» Problem
If a record contains a picture, leave the picture out and copy everything else exactly.

### Available data

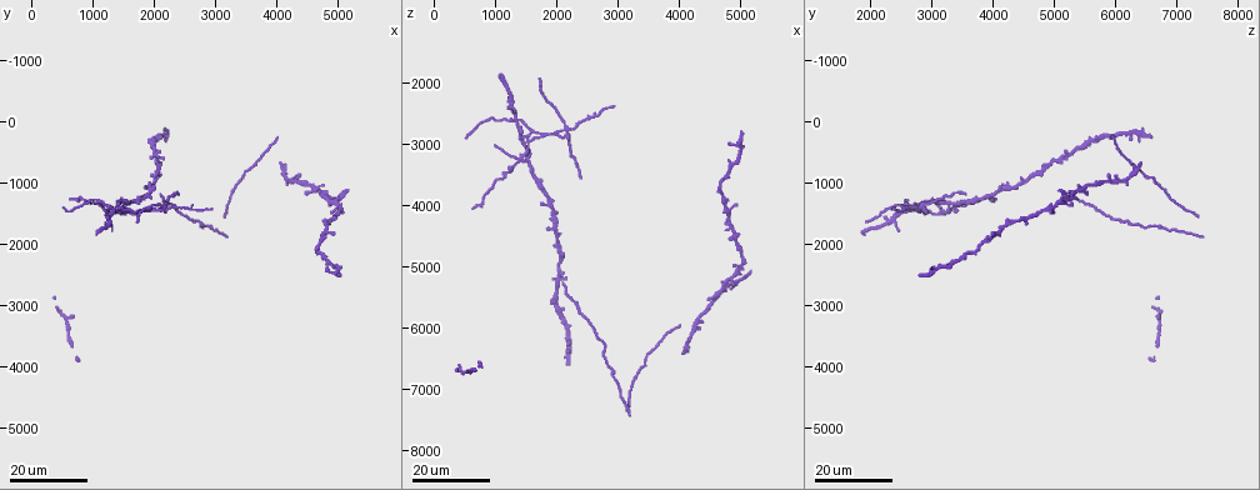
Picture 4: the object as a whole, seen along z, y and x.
look(3d, 24 µm, (4750, 1150, 5300))
thin arm on a thick one

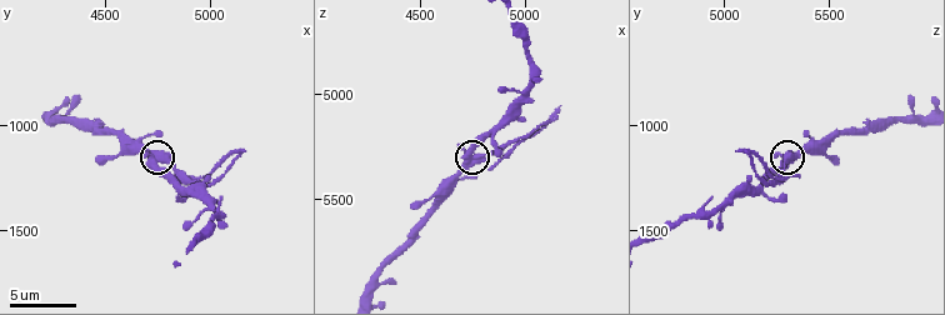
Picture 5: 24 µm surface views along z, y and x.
look(3d, 10 µm, (4760, 1160, 5290))
zoom in

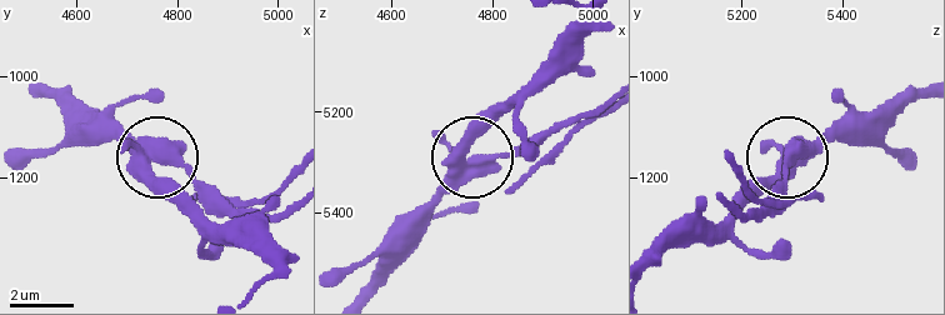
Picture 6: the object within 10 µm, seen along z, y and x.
cleave(picture 6, (194, 181))
480 nm wide; the part that leaves runs along (470, 169), (508, 153), (555, 150), (604, 115) in picture 6; two cells meet here

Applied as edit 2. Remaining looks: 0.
done(cleave at picture 3, cleave at picture 6, rest unchecked)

######

» Result of the exercise
Picture 4: the object as a whole, seen along z, y and x.
look(3d, 24 µm, (4750, 1150, 5300))
thin arm on a thick one

Picture 5: 24 µm surface views along z, y and x.
look(3d, 10 µm, (4760, 1160, 5290))
zoom in

Picture 6: the object within 10 µm, seen along z, y and x.
cleave(picture 6, (194, 181))
480 nm wide; the part that leaves runs along (470, 169), (508, 153), (555, 150), (604, 115) in picture 6; two cells meet here

Applied as edit 2. Remaining looks: 0.
done(cleave at picture 3, cleave at picture 6, rest unchecked)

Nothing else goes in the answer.